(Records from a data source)
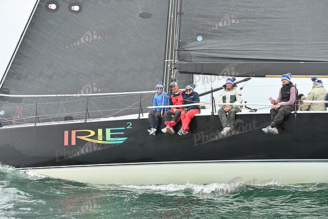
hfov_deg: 28.8
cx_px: 164
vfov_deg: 19.5
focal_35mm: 70
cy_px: 110
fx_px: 638
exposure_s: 1/1250
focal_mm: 70
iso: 320
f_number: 4.5
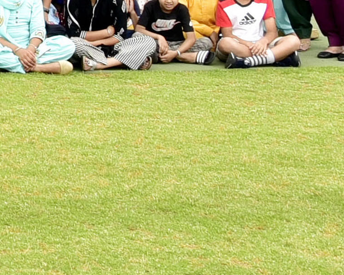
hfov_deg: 8.8
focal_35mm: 178
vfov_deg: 8.3
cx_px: -710
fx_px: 1812
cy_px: -251
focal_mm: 24
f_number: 11
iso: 250
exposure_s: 1/160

• WHAT TO WORK ON: Retype the data exactly as it stands, but keep the images out of your copy.

• OUTPUT BELOW:
hfov_deg: 28.8
cx_px: 164
vfov_deg: 19.5
focal_35mm: 70
cy_px: 110
fx_px: 638
exposure_s: 1/1250
focal_mm: 70
iso: 320
f_number: 4.5
hfov_deg: 8.8
focal_35mm: 178
vfov_deg: 8.3
cx_px: -710
fx_px: 1812
cy_px: -251
focal_mm: 24
f_number: 11
iso: 250
exposure_s: 1/160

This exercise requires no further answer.